## JOB ITEM
Search the records for the word "Apps" and copy each line in which it appears.

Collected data
★ ★ ★

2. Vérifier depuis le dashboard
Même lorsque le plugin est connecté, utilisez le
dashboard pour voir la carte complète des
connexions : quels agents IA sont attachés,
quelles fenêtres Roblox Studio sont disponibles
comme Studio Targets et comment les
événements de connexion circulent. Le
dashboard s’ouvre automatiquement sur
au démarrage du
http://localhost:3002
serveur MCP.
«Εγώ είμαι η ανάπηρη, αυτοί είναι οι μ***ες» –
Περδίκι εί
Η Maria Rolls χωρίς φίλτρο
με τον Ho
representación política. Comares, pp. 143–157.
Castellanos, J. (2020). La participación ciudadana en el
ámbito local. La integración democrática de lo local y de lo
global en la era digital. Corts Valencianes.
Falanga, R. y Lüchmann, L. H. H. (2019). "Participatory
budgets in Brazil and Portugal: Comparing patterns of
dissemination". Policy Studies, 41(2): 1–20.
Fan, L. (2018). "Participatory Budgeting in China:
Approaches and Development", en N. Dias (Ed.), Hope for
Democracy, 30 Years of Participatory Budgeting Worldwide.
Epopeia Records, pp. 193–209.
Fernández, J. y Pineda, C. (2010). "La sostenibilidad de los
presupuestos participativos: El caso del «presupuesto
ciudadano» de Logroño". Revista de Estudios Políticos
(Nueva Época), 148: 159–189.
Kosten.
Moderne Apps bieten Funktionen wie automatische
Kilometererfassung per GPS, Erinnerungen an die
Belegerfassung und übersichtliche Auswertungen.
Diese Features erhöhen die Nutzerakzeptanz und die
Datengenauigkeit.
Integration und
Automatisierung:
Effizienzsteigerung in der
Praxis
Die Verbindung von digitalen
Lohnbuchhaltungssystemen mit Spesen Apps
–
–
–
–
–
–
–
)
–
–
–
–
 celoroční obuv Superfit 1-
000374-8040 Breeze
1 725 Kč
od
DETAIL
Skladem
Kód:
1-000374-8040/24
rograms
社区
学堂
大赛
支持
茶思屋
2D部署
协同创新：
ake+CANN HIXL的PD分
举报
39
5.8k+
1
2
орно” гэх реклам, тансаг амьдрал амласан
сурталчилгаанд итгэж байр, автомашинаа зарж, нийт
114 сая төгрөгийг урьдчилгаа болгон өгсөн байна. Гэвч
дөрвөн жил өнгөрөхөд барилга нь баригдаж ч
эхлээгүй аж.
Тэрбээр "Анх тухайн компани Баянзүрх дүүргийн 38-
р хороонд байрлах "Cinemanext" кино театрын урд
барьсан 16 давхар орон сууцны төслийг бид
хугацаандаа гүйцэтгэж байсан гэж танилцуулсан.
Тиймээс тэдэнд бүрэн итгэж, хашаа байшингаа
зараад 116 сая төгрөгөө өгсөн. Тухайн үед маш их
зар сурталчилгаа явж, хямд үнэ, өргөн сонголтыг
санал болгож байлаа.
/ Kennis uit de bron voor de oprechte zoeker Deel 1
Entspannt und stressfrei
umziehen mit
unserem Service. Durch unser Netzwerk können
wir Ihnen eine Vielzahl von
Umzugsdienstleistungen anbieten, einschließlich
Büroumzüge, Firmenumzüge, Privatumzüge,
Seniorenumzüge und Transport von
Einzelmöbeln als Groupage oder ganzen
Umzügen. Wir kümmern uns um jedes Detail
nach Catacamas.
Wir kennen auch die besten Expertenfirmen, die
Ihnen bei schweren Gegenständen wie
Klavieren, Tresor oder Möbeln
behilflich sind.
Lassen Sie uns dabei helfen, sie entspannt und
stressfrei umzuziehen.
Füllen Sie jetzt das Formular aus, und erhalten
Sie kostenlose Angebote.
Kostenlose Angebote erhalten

★ ★ ★

## TASK OUTPUT
Moderne Apps bieten Funktionen wie automatische
Lohnbuchhaltungssystemen mit Spesen Apps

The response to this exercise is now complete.